- The Washington Times - Saturday, May 23, 2009

ANNAPOLIS | President Obama on Friday promised the U.S. Naval Academy’s graduating class that he will not send them into combat unless absolutely necessary and will always make sure they are properly prepared and equipped, in an apparent swipe at the Bush administration and the Iraq war.

Capping a week in which national security disputes and controversy over his promise to close the prison at Guantanamo Bay engulfed his domestic agenda, Mr. Obama began the long Memorial Day weekend with an address to the 1,036 graduates who will be sent off to war as Navy and Marine officers.

The president made a vow to the graduates, seated on the artificial grass field at Navy-Marine Corps Memorial Field under a bright sun and blue sky, as he sent them out to confront what he called “the ever-changing threats of an ever-changing world.”

“As long as I am your commander in chief, I will only send you into harm’s way when it is absolutely necessary, and with the strategy, the well-defined goals, the equipment and the support that you need to get the job done,” Mr. Obama said, to applause from the crowd of about 30,000 parents and friends of the graduates.

“This includes the job of bringing the Iraq war to a responsible end and pursuing a new comprehensive strategy to disrupt, dismantle and defeat al Qaeda and its allies in Afghanistan and Pakistan,” he said.

A few in the crowd cheered at the mention of ending the Iraq war, and there was light applause for the president’s mention of Afghanistan and Pakistan.

One of the graduating naval officers was John S. “Jack” McCain IV, the son of Sen. John McCain, Arizona Republican, who himself graduated from the Naval Academy, as did his father and his grandfather, both four-star admirals.

“A great day for Jack! 4th generation graduating from the Naval Academy,” the senator wrote on his Twitter feed from the front row of the audience before the ceremony began. Mr. McCain’s own time at Annapolis and his subsequent military career were key themes of his presidential campaign, a race he lost to Mr. Obama last year.

Though Mr. Obama did single out a handful of graduating officers during his speech, he did not mention Jack McCain.

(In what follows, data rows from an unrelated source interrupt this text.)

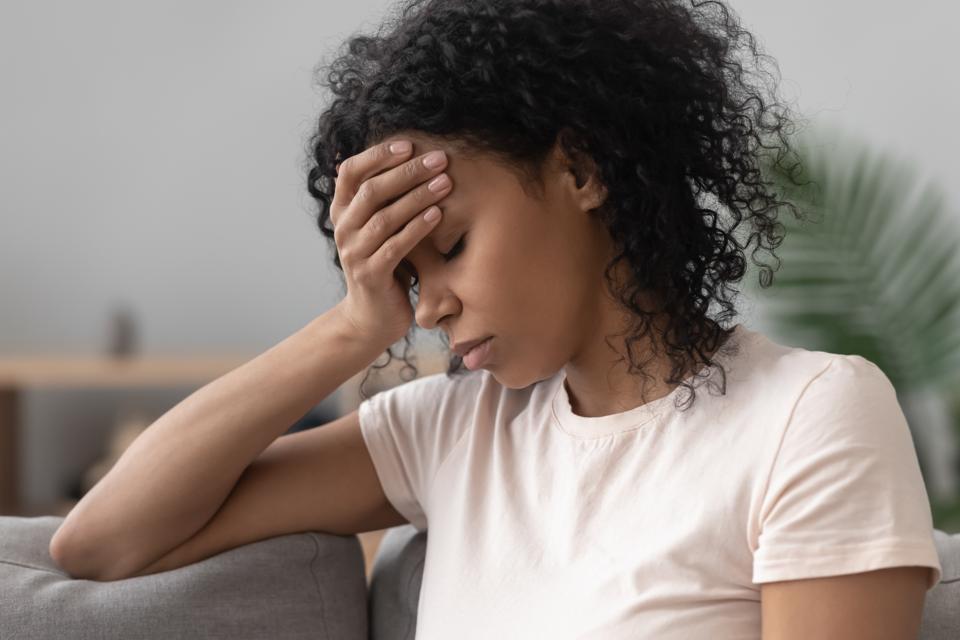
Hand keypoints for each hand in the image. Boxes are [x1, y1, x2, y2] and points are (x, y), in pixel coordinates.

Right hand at [330, 139, 451, 346]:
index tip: (410, 144)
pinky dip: (417, 228)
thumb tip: (415, 154)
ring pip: (385, 217)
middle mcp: (342, 229)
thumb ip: (387, 198)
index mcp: (342, 211)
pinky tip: (438, 214)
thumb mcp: (382, 226)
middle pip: (372, 191)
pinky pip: (395, 246)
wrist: (372, 316)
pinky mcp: (370, 275)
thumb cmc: (385, 263)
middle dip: (408, 172)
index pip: (351, 171)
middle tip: (440, 160)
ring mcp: (353, 253)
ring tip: (446, 183)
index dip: (378, 155)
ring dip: (418, 197)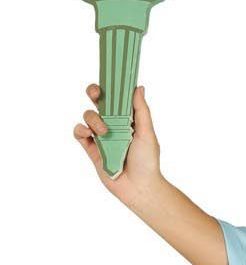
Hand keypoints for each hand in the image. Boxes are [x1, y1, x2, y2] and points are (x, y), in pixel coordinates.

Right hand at [73, 84, 163, 207]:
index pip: (117, 97)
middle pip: (98, 101)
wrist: (138, 187)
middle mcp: (114, 124)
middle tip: (96, 93)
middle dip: (94, 92)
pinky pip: (79, 133)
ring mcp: (101, 136)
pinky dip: (81, 130)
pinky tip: (89, 134)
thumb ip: (141, 110)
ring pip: (88, 116)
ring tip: (104, 132)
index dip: (111, 86)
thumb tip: (138, 87)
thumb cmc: (147, 161)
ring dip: (93, 119)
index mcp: (128, 119)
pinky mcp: (91, 148)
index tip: (109, 77)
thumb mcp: (147, 132)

A White House official who did not want to be identified said “the president didn’t mention the McCain family out of respect for their wishes.”

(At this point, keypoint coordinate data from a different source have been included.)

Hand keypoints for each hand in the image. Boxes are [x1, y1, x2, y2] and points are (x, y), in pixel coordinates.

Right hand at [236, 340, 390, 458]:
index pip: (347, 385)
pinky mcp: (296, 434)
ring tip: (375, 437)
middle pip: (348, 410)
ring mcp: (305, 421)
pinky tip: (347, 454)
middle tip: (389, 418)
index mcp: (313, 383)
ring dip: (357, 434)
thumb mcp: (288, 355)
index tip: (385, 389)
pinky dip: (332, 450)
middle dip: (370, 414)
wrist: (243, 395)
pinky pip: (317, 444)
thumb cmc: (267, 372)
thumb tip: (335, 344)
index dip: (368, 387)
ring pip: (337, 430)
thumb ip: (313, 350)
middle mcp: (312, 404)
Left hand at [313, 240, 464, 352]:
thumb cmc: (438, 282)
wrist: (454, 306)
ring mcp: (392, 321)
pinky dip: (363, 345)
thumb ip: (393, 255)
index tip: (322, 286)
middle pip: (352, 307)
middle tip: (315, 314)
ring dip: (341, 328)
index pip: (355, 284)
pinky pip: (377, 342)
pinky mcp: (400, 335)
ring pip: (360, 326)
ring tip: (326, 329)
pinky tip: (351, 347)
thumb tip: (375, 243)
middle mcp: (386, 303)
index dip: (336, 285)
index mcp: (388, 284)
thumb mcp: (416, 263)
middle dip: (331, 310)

Mr. Obama and Mr. McCain shared a handshake, an embrace and a few words when the young McCain was called up to receive his diploma. Mr. Obama could be seen saying, “God bless you,” as Jack McCain turned to walk off the stage.

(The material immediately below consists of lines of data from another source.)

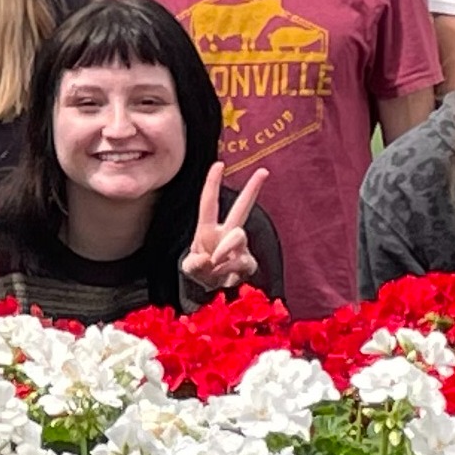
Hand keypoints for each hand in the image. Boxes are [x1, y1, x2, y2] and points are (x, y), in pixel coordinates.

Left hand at [183, 164, 267, 293]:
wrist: (214, 290)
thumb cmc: (202, 271)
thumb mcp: (190, 268)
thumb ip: (194, 264)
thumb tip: (210, 259)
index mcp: (208, 229)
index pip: (209, 202)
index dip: (212, 183)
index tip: (219, 164)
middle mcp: (227, 233)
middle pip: (242, 207)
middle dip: (253, 188)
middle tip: (264, 170)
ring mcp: (240, 246)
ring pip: (238, 235)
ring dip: (224, 250)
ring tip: (215, 263)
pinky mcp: (249, 261)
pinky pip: (241, 260)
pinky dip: (228, 269)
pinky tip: (223, 275)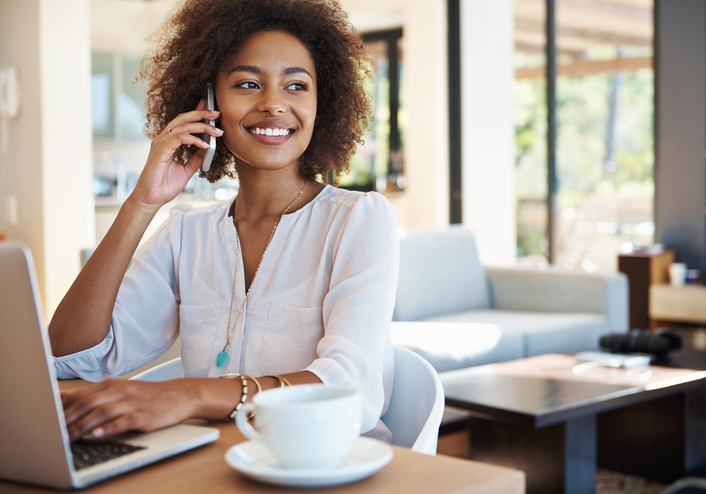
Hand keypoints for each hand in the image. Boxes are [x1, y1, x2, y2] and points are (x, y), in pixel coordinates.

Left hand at [61, 379, 198, 440]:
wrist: (180, 395)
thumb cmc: (148, 396)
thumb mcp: (120, 391)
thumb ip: (92, 394)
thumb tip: (62, 396)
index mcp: (112, 385)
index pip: (81, 395)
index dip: (62, 408)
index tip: (48, 420)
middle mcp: (121, 391)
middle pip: (88, 403)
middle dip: (68, 419)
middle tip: (52, 433)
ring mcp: (133, 403)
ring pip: (102, 413)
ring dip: (83, 426)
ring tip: (69, 438)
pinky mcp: (144, 415)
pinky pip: (124, 421)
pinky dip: (109, 428)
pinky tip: (98, 434)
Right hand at [130, 100, 222, 211]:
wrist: (152, 199)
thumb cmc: (164, 185)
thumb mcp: (186, 170)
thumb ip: (194, 159)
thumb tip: (206, 150)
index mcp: (168, 142)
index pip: (183, 122)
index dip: (196, 113)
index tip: (211, 110)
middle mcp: (163, 139)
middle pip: (183, 118)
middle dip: (201, 113)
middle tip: (217, 113)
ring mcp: (160, 143)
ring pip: (183, 126)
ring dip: (202, 127)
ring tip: (217, 132)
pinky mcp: (160, 150)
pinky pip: (179, 138)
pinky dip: (193, 139)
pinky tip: (204, 145)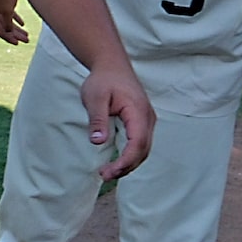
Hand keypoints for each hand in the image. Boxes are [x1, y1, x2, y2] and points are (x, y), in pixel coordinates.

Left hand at [81, 61, 154, 181]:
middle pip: (143, 150)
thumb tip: (98, 141)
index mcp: (138, 111)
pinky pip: (141, 144)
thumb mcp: (94, 97)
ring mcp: (147, 120)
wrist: (112, 66)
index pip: (138, 143)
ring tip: (108, 172)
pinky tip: (116, 163)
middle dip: (126, 167)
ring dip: (129, 164)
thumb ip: (97, 119)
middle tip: (104, 175)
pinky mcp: (142, 122)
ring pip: (144, 149)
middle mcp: (147, 117)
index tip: (109, 171)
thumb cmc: (103, 80)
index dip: (126, 161)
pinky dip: (131, 156)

It was the third commencement speech this spring for Mr. Obama, but his first to one of the nation’s military academies.

He commended the graduates for having “embraced the virtues that we need most right now: self-discipline over self-interest, work over comfort, character over celebrity.”

The president also praised the Naval Academy for the success of the special operations’ snipers who last month killed three Somali pirates with long-range shots to rescue the captain of an American cargo ship off the coast of Africa.

“Here, on this day, at this institution, it must be said: The extraordinary precision and professionalism displayed that day was made possible, in no small measure, by the training, the discipline and the leadership skills that so many of those officers learned at the United States Naval Academy,” Mr. Obama said.

“They took their time and then they took their shot. And they brought that captain home.”

After speaking, the president greeted each of the graduating officers with a handshake and a smile, a process that took almost two hours.

Mr. Obama spoke to the graduates at the end of one of the toughest weeks of his four months in the White House. He has come under heavy criticism from both conservatives and liberals for his decision to close the Guantanamo Bay prison without a clear-cut plan on what to do with the 240 detainees currently at the facility in Cuba.

The president attempted to reclaim momentum on the issue Thursday with a major speech in Washington, but was faced with a rebuke from former Vice President Dick Cheney at a speech immediately following his remarks. Mr. Obama also has encountered resistance on the issue on Capitol Hill, even from top members of his own party.

Lawmakers are uncomfortable with the idea of bringing detainees to the U.S. mainland, where the potential for some to be released into the general population poses a significant political risk.

Mr. Obama made a reference to his Thursday remarks in the address to the academy graduates, arguing that “when America strays from our values, it not only undermines the rule of law, it alienates us from our allies, it energizes our adversaries and it endangers our national security and the lives of our troops.”

“So as Americans, we reject the false choice between our security and our ideals. We can and we must and we will protect both,” he said.

By far, the president’s biggest applause line came when he granted returning midshipmen an extra weekend pass next fall and absolution if they were currently on restriction for minor offenses.

“I did say ‘minor,’ ” Mr. Obama said, laughing.